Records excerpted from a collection

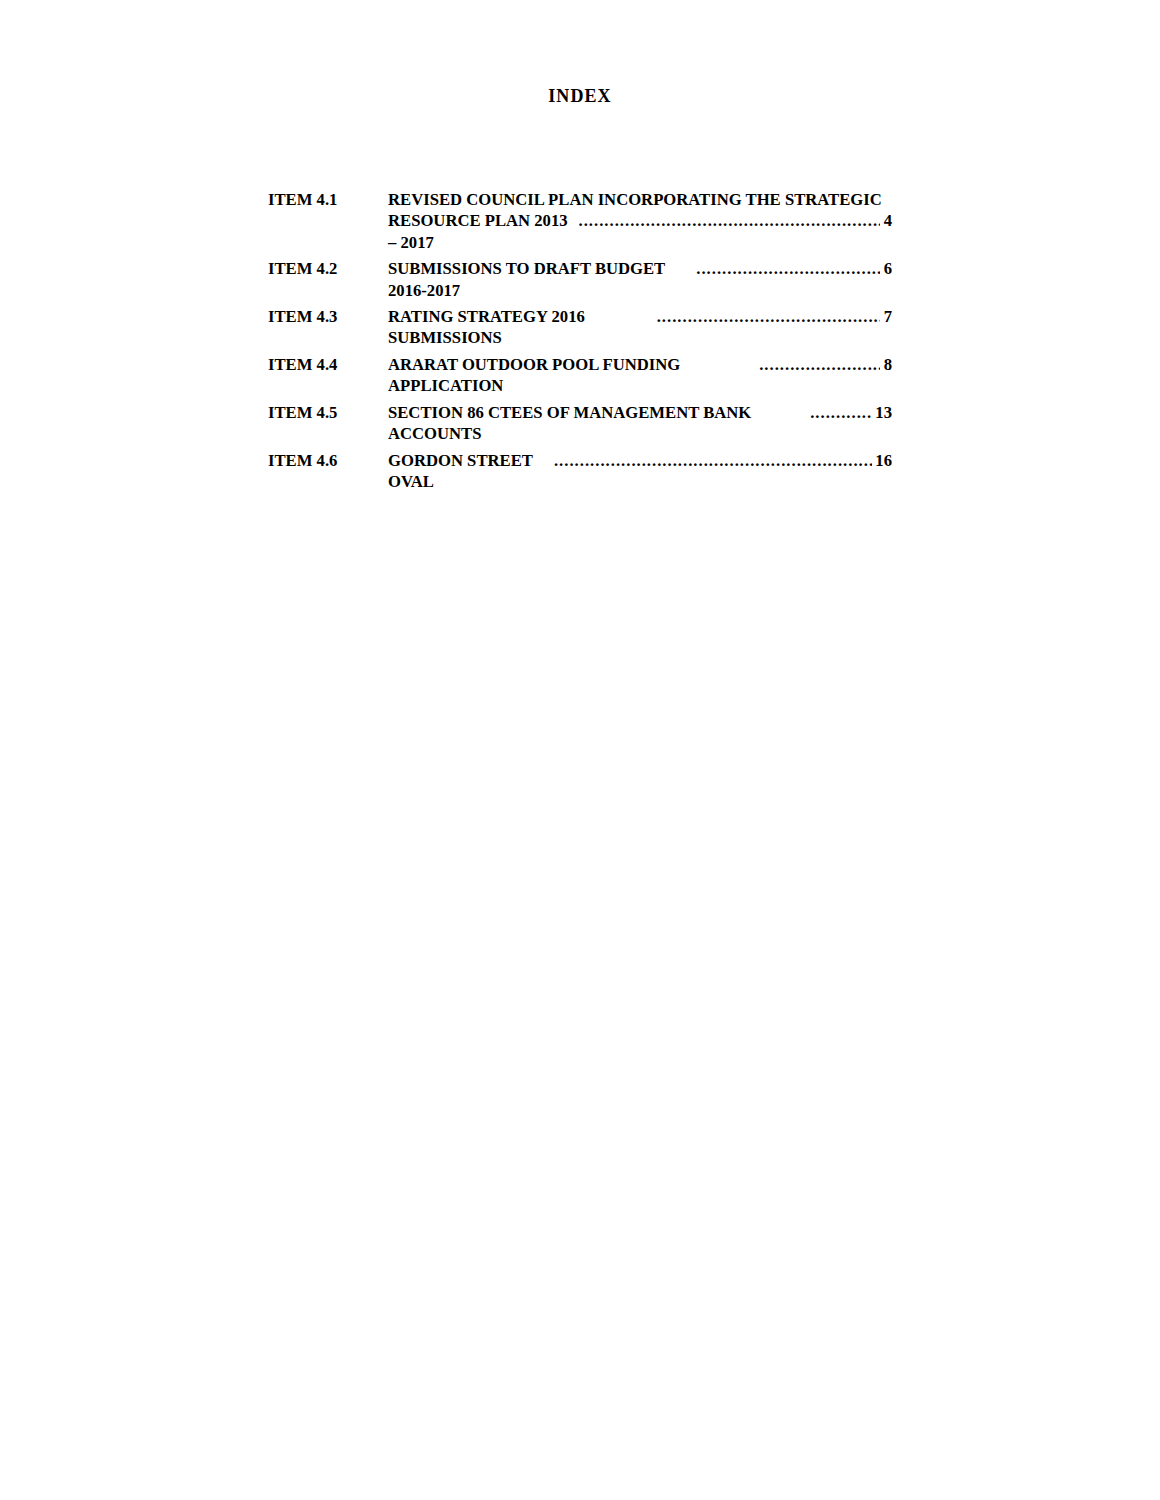INDEX
| ITEM 4.1 | REVISED COUNCIL PLAN INCORPORATING THE STRATEGIC RESOURCE PLAN 2013 – 2017 ....................................................................... 4 |
| ITEM 4.2 | SUBMISSIONS TO DRAFT BUDGET 2016-2017 ......................................... 6 |
| ITEM 4.3 | RATING STRATEGY 2016 SUBMISSIONS ................................................... 7 |
| ITEM 4.4 | ARARAT OUTDOOR POOL FUNDING APPLICATION .......................... 8 |
| ITEM 4.5 | SECTION 86 CTEES OF MANAGEMENT BANK ACCOUNTS ............. 13 |
| ITEM 4.6 | GORDON STREET OVAL ......................................................................... 16 |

# PROMPT:
Nothing but the pictures should be left out when the records are retyped exactly.

# SOLUTION TO THE PROBLEM:
INDEX
| ITEM 4.1 | REVISED COUNCIL PLAN INCORPORATING THE STRATEGIC RESOURCE PLAN 2013 – 2017 ....................................................................... 4 |
| ITEM 4.2 | SUBMISSIONS TO DRAFT BUDGET 2016-2017 ......................................... 6 |
| ITEM 4.3 | RATING STRATEGY 2016 SUBMISSIONS ................................................... 7 |
| ITEM 4.4 | ARARAT OUTDOOR POOL FUNDING APPLICATION .......................... 8 |
| ITEM 4.5 | SECTION 86 CTEES OF MANAGEMENT BANK ACCOUNTS ............. 13 |
| ITEM 4.6 | GORDON STREET OVAL ......................................................................... 16 |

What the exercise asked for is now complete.